Please return each of the entries below exactly as they appear.

START Material shown

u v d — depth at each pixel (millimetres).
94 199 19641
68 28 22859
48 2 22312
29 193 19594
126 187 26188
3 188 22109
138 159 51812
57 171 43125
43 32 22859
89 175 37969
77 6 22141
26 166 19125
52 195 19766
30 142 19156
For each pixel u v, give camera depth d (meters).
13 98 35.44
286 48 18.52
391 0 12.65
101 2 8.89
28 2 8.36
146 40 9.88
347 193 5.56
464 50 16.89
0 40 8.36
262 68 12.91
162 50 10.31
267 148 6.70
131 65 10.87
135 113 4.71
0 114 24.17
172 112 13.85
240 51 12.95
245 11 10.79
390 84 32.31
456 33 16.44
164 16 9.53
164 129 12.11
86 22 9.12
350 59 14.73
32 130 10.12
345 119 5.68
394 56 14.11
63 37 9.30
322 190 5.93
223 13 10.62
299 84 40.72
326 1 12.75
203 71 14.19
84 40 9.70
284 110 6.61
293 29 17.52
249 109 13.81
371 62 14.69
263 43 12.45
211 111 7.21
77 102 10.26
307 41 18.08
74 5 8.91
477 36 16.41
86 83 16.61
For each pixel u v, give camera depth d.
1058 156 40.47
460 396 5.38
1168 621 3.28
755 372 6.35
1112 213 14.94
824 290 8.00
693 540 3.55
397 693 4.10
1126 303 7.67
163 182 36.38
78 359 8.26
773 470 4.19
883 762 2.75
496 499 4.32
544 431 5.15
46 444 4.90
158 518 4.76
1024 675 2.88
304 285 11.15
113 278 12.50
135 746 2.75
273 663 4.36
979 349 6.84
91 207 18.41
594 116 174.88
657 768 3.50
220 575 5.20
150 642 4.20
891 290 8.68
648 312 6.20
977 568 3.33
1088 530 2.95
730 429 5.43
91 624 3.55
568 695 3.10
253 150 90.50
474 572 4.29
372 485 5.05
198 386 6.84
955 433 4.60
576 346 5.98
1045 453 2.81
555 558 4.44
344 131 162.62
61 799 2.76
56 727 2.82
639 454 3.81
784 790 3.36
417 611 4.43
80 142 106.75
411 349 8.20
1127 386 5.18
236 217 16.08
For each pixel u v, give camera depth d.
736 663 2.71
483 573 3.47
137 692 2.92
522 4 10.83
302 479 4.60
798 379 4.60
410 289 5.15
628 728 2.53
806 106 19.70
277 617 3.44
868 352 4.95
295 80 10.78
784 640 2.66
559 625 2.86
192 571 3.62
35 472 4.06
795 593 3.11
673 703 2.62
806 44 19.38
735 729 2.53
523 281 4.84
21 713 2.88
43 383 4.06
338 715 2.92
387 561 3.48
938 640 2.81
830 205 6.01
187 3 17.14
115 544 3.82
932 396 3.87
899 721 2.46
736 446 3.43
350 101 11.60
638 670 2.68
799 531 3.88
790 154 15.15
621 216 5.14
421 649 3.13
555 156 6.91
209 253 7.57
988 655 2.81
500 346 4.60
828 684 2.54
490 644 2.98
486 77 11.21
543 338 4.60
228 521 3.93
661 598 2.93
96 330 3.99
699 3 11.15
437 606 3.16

END Material shown

**Answer section:**
u v d — depth at each pixel (millimetres).
94 199 19641
68 28 22859
48 2 22312
29 193 19594
126 187 26188
3 188 22109
138 159 51812
57 171 43125
43 32 22859
89 175 37969
77 6 22141
26 166 19125
52 195 19766
30 142 19156
For each pixel u v, give camera depth d (meters).
13 98 35.44
286 48 18.52
391 0 12.65
101 2 8.89
28 2 8.36
146 40 9.88
347 193 5.56
464 50 16.89
0 40 8.36
262 68 12.91
162 50 10.31
267 148 6.70
131 65 10.87
135 113 4.71
0 114 24.17
172 112 13.85
240 51 12.95
245 11 10.79
390 84 32.31
456 33 16.44
164 16 9.53
164 129 12.11
86 22 9.12
350 59 14.73
32 130 10.12
345 119 5.68
394 56 14.11
63 37 9.30
322 190 5.93
223 13 10.62
299 84 40.72
326 1 12.75
203 71 14.19
84 40 9.70
284 110 6.61
293 29 17.52
249 109 13.81
371 62 14.69
263 43 12.45
211 111 7.21
77 102 10.26
307 41 18.08
74 5 8.91
477 36 16.41
86 83 16.61
For each pixel u v, give camera depth d.
1058 156 40.47
460 396 5.38
1168 621 3.28
755 372 6.35
1112 213 14.94
824 290 8.00
693 540 3.55
397 693 4.10
1126 303 7.67
163 182 36.38
78 359 8.26
773 470 4.19
883 762 2.75
496 499 4.32
544 431 5.15
46 444 4.90
158 518 4.76
1024 675 2.88
304 285 11.15
113 278 12.50
135 746 2.75
273 663 4.36
979 349 6.84
91 207 18.41
594 116 174.88
657 768 3.50
220 575 5.20
150 642 4.20
891 290 8.68
648 312 6.20
977 568 3.33
1088 530 2.95
730 429 5.43
91 624 3.55
568 695 3.10
253 150 90.50
474 572 4.29
372 485 5.05
198 386 6.84
955 433 4.60
576 346 5.98
1045 453 2.81
555 558 4.44
344 131 162.62
61 799 2.76
56 727 2.82
639 454 3.81
784 790 3.36
417 611 4.43
80 142 106.75
411 349 8.20
1127 386 5.18
236 217 16.08
For each pixel u v, give camera depth d.
736 663 2.71
483 573 3.47
137 692 2.92
522 4 10.83
302 479 4.60
798 379 4.60
410 289 5.15
628 728 2.53
806 106 19.70
277 617 3.44
868 352 4.95
295 80 10.78
784 640 2.66
559 625 2.86
192 571 3.62
35 472 4.06
795 593 3.11
673 703 2.62
806 44 19.38
735 729 2.53
523 281 4.84
21 713 2.88
43 383 4.06
338 715 2.92
387 561 3.48
938 640 2.81
830 205 6.01
187 3 17.14
115 544 3.82
932 396 3.87
899 721 2.46
736 446 3.43
350 101 11.60
638 670 2.68
799 531 3.88
790 154 15.15
621 216 5.14
421 649 3.13
555 156 6.91
209 253 7.57
988 655 2.81
500 346 4.60
828 684 2.54
490 644 2.98
486 77 11.21
543 338 4.60
228 521 3.93
661 598 2.93
96 330 3.99
699 3 11.15
437 606 3.16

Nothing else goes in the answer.